## What to work on
Repeat each entry. Keep every line exactly as it is.

(Collected data entries)
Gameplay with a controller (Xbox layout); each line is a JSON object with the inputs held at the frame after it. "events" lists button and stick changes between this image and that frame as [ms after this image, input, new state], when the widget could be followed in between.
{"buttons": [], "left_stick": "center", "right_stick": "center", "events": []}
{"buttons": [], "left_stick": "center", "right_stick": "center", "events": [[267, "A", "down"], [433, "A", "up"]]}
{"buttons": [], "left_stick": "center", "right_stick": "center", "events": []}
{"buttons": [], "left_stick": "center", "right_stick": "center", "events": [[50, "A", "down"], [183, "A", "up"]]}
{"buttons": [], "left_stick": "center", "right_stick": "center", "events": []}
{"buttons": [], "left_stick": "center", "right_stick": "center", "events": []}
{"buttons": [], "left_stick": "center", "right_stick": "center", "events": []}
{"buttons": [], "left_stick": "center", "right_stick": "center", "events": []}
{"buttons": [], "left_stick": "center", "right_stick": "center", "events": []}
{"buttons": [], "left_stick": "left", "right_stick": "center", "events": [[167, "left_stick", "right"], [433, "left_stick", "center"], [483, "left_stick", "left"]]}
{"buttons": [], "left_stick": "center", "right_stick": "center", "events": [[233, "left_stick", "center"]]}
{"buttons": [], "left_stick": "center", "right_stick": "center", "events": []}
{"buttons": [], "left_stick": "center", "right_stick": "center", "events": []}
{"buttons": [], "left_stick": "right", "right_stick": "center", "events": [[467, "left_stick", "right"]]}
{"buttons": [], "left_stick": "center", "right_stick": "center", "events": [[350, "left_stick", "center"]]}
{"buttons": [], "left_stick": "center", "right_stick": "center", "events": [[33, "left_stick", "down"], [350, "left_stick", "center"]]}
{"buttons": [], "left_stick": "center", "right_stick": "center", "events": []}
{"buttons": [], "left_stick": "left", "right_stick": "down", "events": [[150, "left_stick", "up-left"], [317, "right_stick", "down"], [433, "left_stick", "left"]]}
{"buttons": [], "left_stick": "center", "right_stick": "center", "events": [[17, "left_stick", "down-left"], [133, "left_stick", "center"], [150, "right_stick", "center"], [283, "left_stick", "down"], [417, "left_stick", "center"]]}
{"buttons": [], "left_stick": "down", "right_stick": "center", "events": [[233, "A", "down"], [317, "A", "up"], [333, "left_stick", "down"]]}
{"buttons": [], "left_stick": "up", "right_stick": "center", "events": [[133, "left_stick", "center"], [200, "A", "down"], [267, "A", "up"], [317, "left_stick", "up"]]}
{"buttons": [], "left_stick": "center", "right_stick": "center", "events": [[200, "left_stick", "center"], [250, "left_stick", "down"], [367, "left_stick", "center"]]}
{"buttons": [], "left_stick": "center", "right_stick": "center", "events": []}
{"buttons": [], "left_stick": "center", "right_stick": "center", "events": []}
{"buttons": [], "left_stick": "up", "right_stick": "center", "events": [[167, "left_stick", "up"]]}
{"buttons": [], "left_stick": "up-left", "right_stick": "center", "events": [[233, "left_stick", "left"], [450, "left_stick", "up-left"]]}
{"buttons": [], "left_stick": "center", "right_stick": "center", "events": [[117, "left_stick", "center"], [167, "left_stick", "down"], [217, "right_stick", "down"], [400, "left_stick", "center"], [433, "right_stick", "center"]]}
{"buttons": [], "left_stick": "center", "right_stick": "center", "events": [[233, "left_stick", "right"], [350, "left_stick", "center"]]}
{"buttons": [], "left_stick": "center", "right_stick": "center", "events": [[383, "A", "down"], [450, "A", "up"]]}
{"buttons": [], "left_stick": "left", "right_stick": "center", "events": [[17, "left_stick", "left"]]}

## Response to the exercise
Gameplay with a controller (Xbox layout); each line is a JSON object with the inputs held at the frame after it. "events" lists button and stick changes between this image and that frame as [ms after this image, input, new state], when the widget could be followed in between.
{"buttons": [], "left_stick": "center", "right_stick": "center", "events": []}
{"buttons": [], "left_stick": "center", "right_stick": "center", "events": [[267, "A", "down"], [433, "A", "up"]]}
{"buttons": [], "left_stick": "center", "right_stick": "center", "events": []}
{"buttons": [], "left_stick": "center", "right_stick": "center", "events": [[50, "A", "down"], [183, "A", "up"]]}
{"buttons": [], "left_stick": "center", "right_stick": "center", "events": []}
{"buttons": [], "left_stick": "center", "right_stick": "center", "events": []}
{"buttons": [], "left_stick": "center", "right_stick": "center", "events": []}
{"buttons": [], "left_stick": "center", "right_stick": "center", "events": []}
{"buttons": [], "left_stick": "center", "right_stick": "center", "events": []}
{"buttons": [], "left_stick": "left", "right_stick": "center", "events": [[167, "left_stick", "right"], [433, "left_stick", "center"], [483, "left_stick", "left"]]}
{"buttons": [], "left_stick": "center", "right_stick": "center", "events": [[233, "left_stick", "center"]]}
{"buttons": [], "left_stick": "center", "right_stick": "center", "events": []}
{"buttons": [], "left_stick": "center", "right_stick": "center", "events": []}
{"buttons": [], "left_stick": "right", "right_stick": "center", "events": [[467, "left_stick", "right"]]}
{"buttons": [], "left_stick": "center", "right_stick": "center", "events": [[350, "left_stick", "center"]]}
{"buttons": [], "left_stick": "center", "right_stick": "center", "events": [[33, "left_stick", "down"], [350, "left_stick", "center"]]}
{"buttons": [], "left_stick": "center", "right_stick": "center", "events": []}
{"buttons": [], "left_stick": "left", "right_stick": "down", "events": [[150, "left_stick", "up-left"], [317, "right_stick", "down"], [433, "left_stick", "left"]]}
{"buttons": [], "left_stick": "center", "right_stick": "center", "events": [[17, "left_stick", "down-left"], [133, "left_stick", "center"], [150, "right_stick", "center"], [283, "left_stick", "down"], [417, "left_stick", "center"]]}
{"buttons": [], "left_stick": "down", "right_stick": "center", "events": [[233, "A", "down"], [317, "A", "up"], [333, "left_stick", "down"]]}
{"buttons": [], "left_stick": "up", "right_stick": "center", "events": [[133, "left_stick", "center"], [200, "A", "down"], [267, "A", "up"], [317, "left_stick", "up"]]}
{"buttons": [], "left_stick": "center", "right_stick": "center", "events": [[200, "left_stick", "center"], [250, "left_stick", "down"], [367, "left_stick", "center"]]}
{"buttons": [], "left_stick": "center", "right_stick": "center", "events": []}
{"buttons": [], "left_stick": "center", "right_stick": "center", "events": []}
{"buttons": [], "left_stick": "up", "right_stick": "center", "events": [[167, "left_stick", "up"]]}
{"buttons": [], "left_stick": "up-left", "right_stick": "center", "events": [[233, "left_stick", "left"], [450, "left_stick", "up-left"]]}
{"buttons": [], "left_stick": "center", "right_stick": "center", "events": [[117, "left_stick", "center"], [167, "left_stick", "down"], [217, "right_stick", "down"], [400, "left_stick", "center"], [433, "right_stick", "center"]]}
{"buttons": [], "left_stick": "center", "right_stick": "center", "events": [[233, "left_stick", "right"], [350, "left_stick", "center"]]}
{"buttons": [], "left_stick": "center", "right_stick": "center", "events": [[383, "A", "down"], [450, "A", "up"]]}
{"buttons": [], "left_stick": "left", "right_stick": "center", "events": [[17, "left_stick", "left"]]}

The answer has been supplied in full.